* [Given problem]: In the text below about EPA's greenhouse gas reporting rules, roughly what share of the nation's emissions comes from the 10,000 facilities due to submit their first reports in March 2011?

* [Text to read]:
━━━━━━
EPA also released proposed rules reflecting what data submitted by facilities under the greenhouse gas reporting program will be released to the public and what will be withheld as confidential business information. EPA hopes to have these rules in place before the 10,000 facilities that produce about 85% of the nation’s emissions submit their first reports in March 2011. 

As you may recall, the greenhouse gas reporting rules require both direct emitters and suppliers of fuels and industrial gases to report.   For the “direct emitters,” EPA proposes to release information such as the facility name and physical address, emissions, methodology and data used to calculate the emissions, and test and calibration methods, but withhold as confidential business information data on production, throughput, or raw materials that are not inputs to the emissions equations. As the emissions reported by the suppliers of fuels and industrial gases are not emissions from their own facilities, but potential emissions from the eventual use of their products, the individual companies' reports are less important than the overall figures.  As such, EPA proposes a balancing approach – making sector-by-sector determinations and releasing data about emissions only when it would not cause substantial harm to the businesses’ competitive position. (Specifics on how data will be treated are available here.)   Comments are due 60 days after the proposed rules are published in the federal register.

Coal Still in the Crosshairs

Two seemingly unrelated reports last week serve as a reminder that coal remains very much under siege. First, Earthjustice, on behalf of a number of environmental organizations, filed a petition with EPA under § 111 of the Clean Air Act requesting that EPA identify coal mines as an emissions source and, consequently, establish new source performance standards for coal mine emissions of methane and several other categories of pollutants.
━━━━━━
* [Information supplied]:
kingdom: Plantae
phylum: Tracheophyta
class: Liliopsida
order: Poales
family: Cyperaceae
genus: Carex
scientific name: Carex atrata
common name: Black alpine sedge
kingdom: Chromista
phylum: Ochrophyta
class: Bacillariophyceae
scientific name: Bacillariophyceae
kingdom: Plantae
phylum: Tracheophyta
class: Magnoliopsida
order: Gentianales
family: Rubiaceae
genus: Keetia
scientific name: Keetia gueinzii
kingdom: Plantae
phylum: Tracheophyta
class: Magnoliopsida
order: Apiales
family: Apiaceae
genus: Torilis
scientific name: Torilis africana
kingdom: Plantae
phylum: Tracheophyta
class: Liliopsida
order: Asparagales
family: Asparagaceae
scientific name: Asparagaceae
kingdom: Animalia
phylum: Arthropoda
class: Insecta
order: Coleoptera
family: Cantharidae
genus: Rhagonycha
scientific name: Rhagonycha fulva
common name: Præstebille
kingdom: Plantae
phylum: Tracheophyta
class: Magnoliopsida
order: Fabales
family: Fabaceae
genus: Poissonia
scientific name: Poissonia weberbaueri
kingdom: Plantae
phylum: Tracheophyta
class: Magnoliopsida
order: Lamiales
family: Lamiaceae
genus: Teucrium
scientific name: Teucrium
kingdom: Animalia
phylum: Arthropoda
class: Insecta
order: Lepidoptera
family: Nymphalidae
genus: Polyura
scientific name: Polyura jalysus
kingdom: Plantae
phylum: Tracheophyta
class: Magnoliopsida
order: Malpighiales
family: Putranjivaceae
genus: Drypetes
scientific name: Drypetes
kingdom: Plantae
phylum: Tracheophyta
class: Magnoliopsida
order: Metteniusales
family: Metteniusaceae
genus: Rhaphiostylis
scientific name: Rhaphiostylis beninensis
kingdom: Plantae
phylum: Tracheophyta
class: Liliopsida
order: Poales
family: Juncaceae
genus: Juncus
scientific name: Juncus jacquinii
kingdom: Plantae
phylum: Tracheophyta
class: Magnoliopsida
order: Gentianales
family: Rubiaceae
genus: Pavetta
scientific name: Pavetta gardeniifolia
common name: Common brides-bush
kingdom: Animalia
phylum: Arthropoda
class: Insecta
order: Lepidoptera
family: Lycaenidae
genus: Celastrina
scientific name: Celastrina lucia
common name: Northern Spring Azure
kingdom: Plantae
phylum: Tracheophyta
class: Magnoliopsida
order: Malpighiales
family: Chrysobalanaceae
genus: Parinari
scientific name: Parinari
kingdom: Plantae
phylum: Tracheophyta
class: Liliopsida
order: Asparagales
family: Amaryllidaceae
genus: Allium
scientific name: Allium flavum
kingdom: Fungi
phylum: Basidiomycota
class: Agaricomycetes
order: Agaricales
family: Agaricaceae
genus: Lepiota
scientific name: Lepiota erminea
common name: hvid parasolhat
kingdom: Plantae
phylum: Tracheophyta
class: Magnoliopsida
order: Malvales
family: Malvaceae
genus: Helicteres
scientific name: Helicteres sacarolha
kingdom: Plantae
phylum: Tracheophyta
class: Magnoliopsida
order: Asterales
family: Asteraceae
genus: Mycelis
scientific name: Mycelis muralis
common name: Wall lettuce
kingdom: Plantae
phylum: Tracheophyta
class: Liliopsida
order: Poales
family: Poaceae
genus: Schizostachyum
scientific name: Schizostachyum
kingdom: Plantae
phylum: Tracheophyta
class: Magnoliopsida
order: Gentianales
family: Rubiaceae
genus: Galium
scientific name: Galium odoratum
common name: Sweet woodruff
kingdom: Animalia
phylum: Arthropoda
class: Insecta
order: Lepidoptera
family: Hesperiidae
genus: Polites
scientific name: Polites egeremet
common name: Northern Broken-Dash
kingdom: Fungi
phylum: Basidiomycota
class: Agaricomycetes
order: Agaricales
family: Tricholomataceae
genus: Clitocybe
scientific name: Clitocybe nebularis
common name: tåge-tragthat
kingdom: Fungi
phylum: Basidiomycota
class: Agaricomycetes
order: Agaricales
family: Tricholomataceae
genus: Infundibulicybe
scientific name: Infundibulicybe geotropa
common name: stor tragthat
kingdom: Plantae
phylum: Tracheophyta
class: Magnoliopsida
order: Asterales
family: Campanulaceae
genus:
━━━━━━
* [Task response]: About 85% of the nation's emissions.